[SOURCE DOCUMENT]:

============================================================

Three hours on, things are nearly there, but there are still points that need to be worked on. Solos, especially (guitarist) Dave Ball's, have to be contained in a certain number of bars and even if the playing is steaming there can be no stretching out. Rehearsals are over, but the union man allows a vote to determine whether or not the orchestra wish to do another hour.

They vote in favour of staying on, and the air is so tense you'd need a power drill to cut through the nerves that everybody is feeling. Heider's sorted his end out, Gary Brooker looks nervous as they finish on Salty Dog and the seagull tapes that got messed up before happen this time.

The point that hits home with the band is that they are going to have to sell 120,000 albums [sic] to break even, and more rehearsal time is needed. All they need to do is play a few notes out during the concert and the whole recording is down the drain.

Back in the hotel over dinner, Gary Brooker talked to me about the way things were going. And although to everyone else it sounded fine, he was not too happy with the way things had been going.

Procol have done just one gig with an orchestra before, and that was three years ago in Stratford, Ontario. No-one was there to record it that time, and when this chance came up, the first thing Brooker wanted to do was get the concert down on four inch tape.

'This concert is something I have always wanted to do. The concert in Stratford was so frustrating we never even heard it. If it is successful, then I want to do a few more. The next thing is to try it in London with the Royal Philharmonic,' said Gary.

============================================================

[STUDY MATERIAL]:
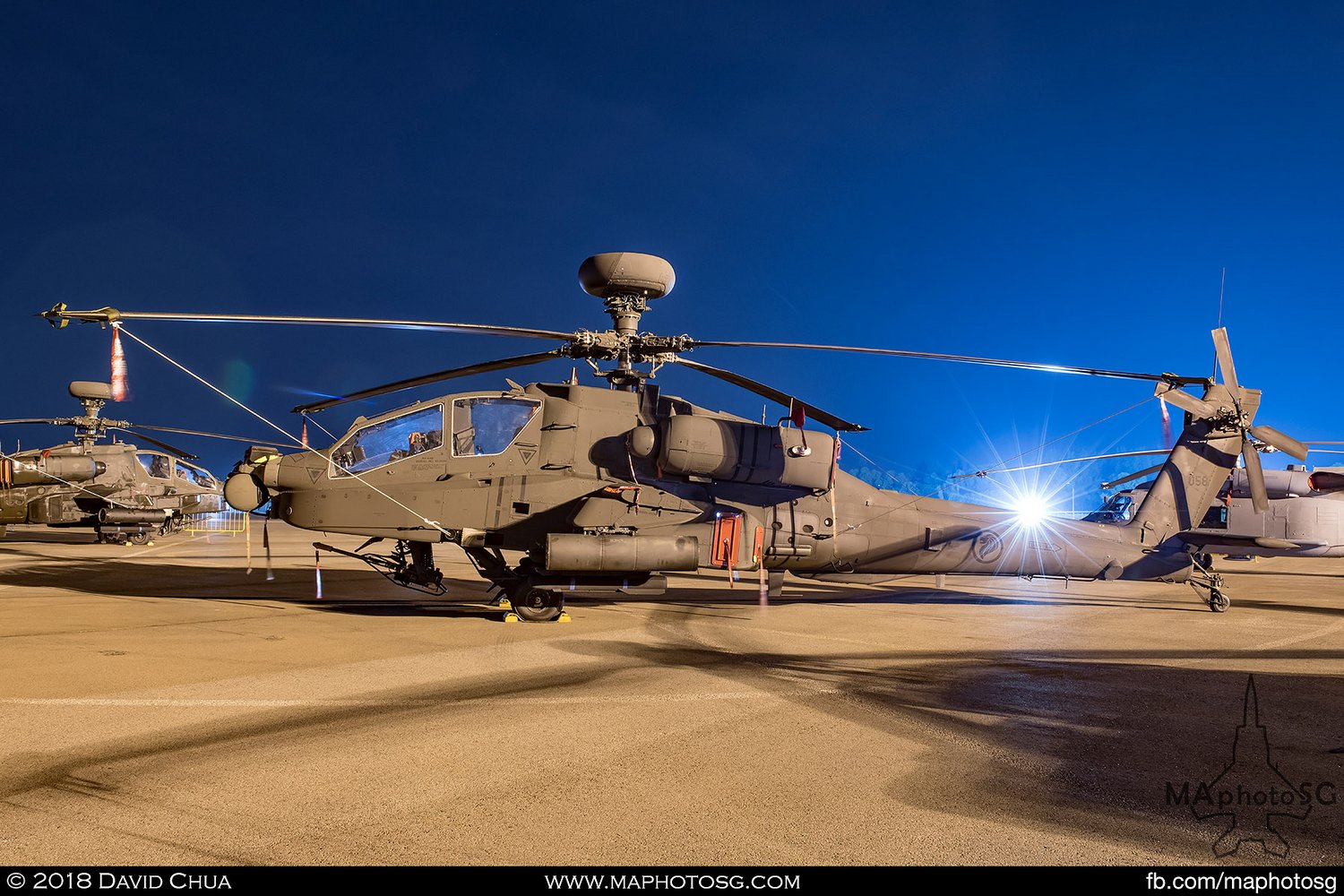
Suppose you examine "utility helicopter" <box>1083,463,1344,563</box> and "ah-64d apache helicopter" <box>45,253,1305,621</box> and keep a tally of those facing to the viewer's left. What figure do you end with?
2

============================================================

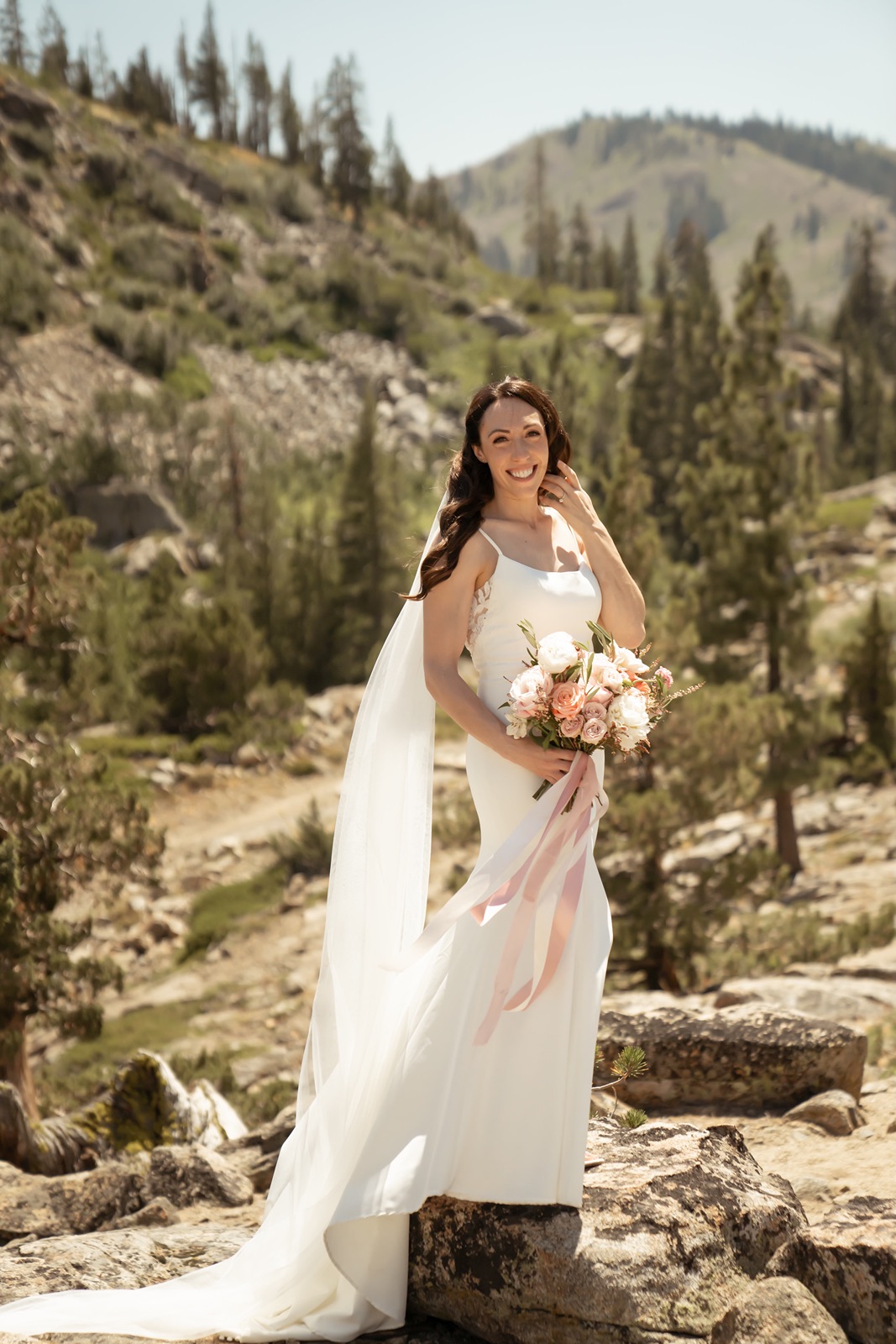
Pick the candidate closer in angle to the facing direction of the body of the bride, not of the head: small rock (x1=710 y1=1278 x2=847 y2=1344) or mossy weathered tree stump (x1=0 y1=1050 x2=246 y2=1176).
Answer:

============================================================

[REQUIRED ACTION A]:
List every person whom the piece about Procol's rehearsal with the orchestra identifies by name.
[REQUIRED ACTION B]:
According to the piece about Procol's rehearsal with the orchestra, where did the band play its only earlier gig with an orchestra?
[REQUIRED ACTION C]:
Continue the piece about Procol's rehearsal with the orchestra from the point where it stops.

[TASK ANSWER A]:
Dave Ball
Heider
Gary Brooker

[TASK ANSWER B]:
In Stratford, Ontario, three years earlier.

[TASK ANSWER C]:
'How difficult is it,' I asked him, 'to play with an orchestra after the freedom that playing in a five piece band allows?'

'You have to modify your playing, there's not the freedom you have when you're just with the band. It's all down to bars.'

One thing the concert has pushed Gary into thinking about seriously is a tour from city to city working with orchestras. Here though, another thing bites home very hard, and that is how little people think of Procol in Britain. How we have turned our backs on what must be one of the most original bands to have come out of Britain, right from the beginning when they came out with A Whiter Shade Of Pale on the one hand they have been innovators, and on the other they have been spurned.

'I'd like to do a tour with an orchestra. Obviously not with the same orchestra all the time, but say the Philadelphia Symphony Orchestra, Chicago with theirs. I like the idea of doing that, but we've never asked anybody if they would like to play with us. They asked US to do the gig here, and the same at Stratford. If someone could get that together then we'd do it.'

Brooker taught himself arranging, and that is one of the reasons why his orchestrations work so well. Unlike other rock and rollers let loose with an orchestra he has not tried to write classical pieces, but used the extra instruments in much the same way as bands overdub extra instrumentation in the studio.

'It's pretty much common-sense. I have a book that I found at my father's, that I look at if I want to know the range of an oboe and I know what each instrument sounds like.

'I think that is the way it should be, a total thing. It is still not as perfect as it should be, but if I had year to sit back and write then it would be. The orchestra complements what we are playing; and they add a bit as well.

'I went to see the Deep Purple thing at the Albert Hall, we'd done our bit at Stratford, I wanted to see how other bands approached working with an orchestra, but their thing was so unimaginative. Like maybe for five minutes of the time they were playing together, what they lacked was material.'

One thing that I feel maybe holds Procol back, not so much in the States where they are undoubtedly one of the most critically acclaimed of all British groups, is their lack of a stage show. They get up there and play music and little else, Brooker sits on the left of the stage looking across at organist Chris Copping. BJ Wilson looks pretty funky as he attacks his drums with great [sic], and Dave Ball adds a 'Monty Python' touch: but there again new boy bass guitarist Alan Cartwright just lays down a heavy bass.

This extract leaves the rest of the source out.